Le partecipanti ai gruppi di discussione fanno un distinguo tra cura e assistenza pure quando si tratta delle proprie esigenze, esattamente come hanno già fatto riferendosi ai familiari anziani. Per la cura ci sono i servizi Spitex. Ma per tutto il resto? L’elenco di ciò che l’assistenza, l’accompagnamento, il sostegno e l’aiuto – termini che sovente vengono utilizzati come sinonimi – includono è interminabile: lavori in casa e in giardino, accompagnamento e sostegno per la spesa e per i contatti con autorità, medici e consultori, disbrigo di faccende amministrative, contatti sociali, ascolto, domande, promemoria, essere presenti, lettura ad alta voce ecc. Solo alle specialiste tra loro è noto che le prestazioni di cura sono definite in modo esaustivo e disciplinate dalla legge, e che solo queste sono rimborsate dalle casse malati. Anche alle succitate condizioni, coloro che ambiscono a rimanere a casa nonostante notevoli limitazioni sono in chiara maggioranza. Il loro desiderio è di poter usufruire il più a lungo possibile di un sostegno professionale ambulatoriale. Con questo, le più si riferiscono verosimilmente a servizi Spitex pubblici o di utilità pubblica, dato che solo di tanto in tanto vengono citate altre forme di sostegno. Sui motivi per cui preferiscano esplicitamente non essere curate dai familiari si può solo speculare: un carico troppo pesante, un impegno sproporzionato, una vicinanza eccessiva, mancanza di competenze? Familiari e amiche/amici hanno tuttavia un ruolo ben preciso: sono importanti per i contatti sociali. Quando si tratta però di prestazioni di assistenza concrete, come quelle menzionate, praticamente non vengono mai citati. Qui rimane un vuoto. Le interpellate desiderano che i contatti sociali siano un dare e ricevere volontario e vicendevole tra pari.

3 Demenza

Scenario 3

Le partecipanti sono state poste di fronte alla situazione seguente: il loro stato di salute è gradualmente peggiorato e sono comparsi nuovi sintomi (difficoltà di concentrazione, smemoratezza, problemi a esprimersi). Il medico di famiglia constata una demenza destinata a peggiorare. La capacità decisionale è limitata.

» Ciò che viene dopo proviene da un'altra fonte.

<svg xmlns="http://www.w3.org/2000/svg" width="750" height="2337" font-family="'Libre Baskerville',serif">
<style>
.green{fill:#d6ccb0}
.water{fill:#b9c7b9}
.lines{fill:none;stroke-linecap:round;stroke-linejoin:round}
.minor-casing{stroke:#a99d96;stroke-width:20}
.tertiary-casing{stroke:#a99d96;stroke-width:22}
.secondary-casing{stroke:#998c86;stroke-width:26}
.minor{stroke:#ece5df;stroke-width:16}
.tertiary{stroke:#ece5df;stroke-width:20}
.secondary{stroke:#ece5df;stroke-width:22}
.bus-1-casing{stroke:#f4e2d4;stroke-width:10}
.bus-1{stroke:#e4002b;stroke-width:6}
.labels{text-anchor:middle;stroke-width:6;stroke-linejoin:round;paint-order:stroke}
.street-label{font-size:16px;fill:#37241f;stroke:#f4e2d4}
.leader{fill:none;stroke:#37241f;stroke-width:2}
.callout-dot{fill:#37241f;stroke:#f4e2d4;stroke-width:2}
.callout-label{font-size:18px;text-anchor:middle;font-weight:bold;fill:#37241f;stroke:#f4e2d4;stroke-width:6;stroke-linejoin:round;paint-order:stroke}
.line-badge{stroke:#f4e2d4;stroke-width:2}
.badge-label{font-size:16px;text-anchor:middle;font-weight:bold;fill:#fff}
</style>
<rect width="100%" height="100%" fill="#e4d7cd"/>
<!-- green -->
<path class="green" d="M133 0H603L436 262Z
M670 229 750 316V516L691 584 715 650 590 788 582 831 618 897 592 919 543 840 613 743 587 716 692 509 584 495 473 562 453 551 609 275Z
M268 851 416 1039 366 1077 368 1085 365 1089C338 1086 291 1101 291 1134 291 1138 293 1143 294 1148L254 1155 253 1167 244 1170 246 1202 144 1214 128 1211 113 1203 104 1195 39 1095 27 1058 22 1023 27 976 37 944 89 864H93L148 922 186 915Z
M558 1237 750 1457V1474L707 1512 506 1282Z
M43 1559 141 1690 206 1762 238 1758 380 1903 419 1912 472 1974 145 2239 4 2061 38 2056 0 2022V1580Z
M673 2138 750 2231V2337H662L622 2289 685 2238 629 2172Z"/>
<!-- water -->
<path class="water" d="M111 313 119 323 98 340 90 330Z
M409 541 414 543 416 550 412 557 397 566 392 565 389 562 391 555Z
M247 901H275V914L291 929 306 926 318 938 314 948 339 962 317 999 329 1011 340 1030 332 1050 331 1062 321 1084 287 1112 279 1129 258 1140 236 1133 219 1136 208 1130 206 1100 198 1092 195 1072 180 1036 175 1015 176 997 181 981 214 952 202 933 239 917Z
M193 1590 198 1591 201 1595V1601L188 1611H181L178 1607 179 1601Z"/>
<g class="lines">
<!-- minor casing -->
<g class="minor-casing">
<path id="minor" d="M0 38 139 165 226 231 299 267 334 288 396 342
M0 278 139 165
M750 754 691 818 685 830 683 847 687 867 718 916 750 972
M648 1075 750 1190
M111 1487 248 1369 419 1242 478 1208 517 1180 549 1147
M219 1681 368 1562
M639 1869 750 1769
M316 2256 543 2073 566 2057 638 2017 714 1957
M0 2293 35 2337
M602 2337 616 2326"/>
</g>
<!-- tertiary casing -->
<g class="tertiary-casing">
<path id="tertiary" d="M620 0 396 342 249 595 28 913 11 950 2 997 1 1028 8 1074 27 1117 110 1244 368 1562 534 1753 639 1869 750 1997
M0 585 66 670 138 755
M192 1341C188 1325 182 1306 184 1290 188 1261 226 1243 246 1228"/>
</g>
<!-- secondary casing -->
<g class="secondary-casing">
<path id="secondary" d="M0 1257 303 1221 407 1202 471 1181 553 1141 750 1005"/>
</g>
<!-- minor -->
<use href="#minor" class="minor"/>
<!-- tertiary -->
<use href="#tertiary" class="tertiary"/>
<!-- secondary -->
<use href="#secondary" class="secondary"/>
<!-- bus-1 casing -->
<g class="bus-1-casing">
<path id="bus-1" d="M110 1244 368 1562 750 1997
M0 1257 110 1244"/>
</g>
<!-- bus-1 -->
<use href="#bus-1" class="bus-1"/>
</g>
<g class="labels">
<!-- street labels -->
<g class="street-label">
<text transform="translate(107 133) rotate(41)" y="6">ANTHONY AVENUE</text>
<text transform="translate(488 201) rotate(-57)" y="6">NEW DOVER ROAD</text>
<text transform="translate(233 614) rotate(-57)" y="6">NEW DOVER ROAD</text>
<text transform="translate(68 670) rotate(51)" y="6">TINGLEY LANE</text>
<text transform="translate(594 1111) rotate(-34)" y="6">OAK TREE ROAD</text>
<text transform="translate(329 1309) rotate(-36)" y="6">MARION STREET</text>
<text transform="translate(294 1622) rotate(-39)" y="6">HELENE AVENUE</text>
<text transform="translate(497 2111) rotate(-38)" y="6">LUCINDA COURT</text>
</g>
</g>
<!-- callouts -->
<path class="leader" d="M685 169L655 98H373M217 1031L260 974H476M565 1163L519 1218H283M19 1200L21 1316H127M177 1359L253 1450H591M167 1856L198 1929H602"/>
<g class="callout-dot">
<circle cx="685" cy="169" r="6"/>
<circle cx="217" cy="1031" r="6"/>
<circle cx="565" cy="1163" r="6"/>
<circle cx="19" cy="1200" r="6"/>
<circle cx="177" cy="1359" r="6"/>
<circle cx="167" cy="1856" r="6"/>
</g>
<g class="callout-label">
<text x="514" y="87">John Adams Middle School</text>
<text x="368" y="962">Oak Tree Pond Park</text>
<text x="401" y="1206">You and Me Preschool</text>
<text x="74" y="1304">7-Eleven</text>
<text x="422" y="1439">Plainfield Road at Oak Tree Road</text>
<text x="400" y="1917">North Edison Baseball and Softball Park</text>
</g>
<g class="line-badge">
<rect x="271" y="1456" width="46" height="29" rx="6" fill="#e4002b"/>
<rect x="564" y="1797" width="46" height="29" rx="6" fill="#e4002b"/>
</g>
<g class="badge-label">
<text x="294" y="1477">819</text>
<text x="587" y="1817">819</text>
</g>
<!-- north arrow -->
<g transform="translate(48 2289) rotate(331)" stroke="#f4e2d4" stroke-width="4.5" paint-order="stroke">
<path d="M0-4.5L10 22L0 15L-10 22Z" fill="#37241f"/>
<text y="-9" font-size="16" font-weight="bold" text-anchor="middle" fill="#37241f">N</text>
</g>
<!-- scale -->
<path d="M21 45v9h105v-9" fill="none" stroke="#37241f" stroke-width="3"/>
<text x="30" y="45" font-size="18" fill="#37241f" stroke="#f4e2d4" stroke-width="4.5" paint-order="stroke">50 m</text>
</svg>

Anche in una situazione del genere le partecipanti ai gruppi di discussione vogliono continuare a dire la loro, coscienti che ciò significa adottare con sufficiente anticipo i provvedimenti del caso. I familiari o altre persone di riferimento devono essere a conoscenza dei loro desideri. Possibili persone di fiducia sono figli o parenti stretti. Per chi non ha figli, la questione è più difficile. La demenza/l’Alzheimer fa paura. A quel punto, la maggior parte delle partecipanti vede come unica soluzione idonea la casa di cura. Le partecipanti vorrebbero continuare a essere percepite come individui ben distinti e trattate con rispetto. Se necessario, le persone di fiducia devono difendere la loro dignità, assicurandosi pure che abbiano un aspetto curato.
Senza che il tema fosse stato sollevato direttamente, si è altresì parlato della morte autodeterminata e quindi del suicidio assistito.

Provvedere per tempo

Alla domanda su che cosa sia in realtà pianificabile, una partecipante ha risposto che in fondo nulla lo è, ma ciò non significa che non bisogna fare piani, trovando così una formulazione probabilmente condivisa dalla maggior parte delle interpellate. Pianificare significa anche assicurare il più a lungo possibile la propria autodeterminazione. In questo contesto, sono emersi chiaramente due aspetti: gli strumenti giuridici e il ruolo dei familiari.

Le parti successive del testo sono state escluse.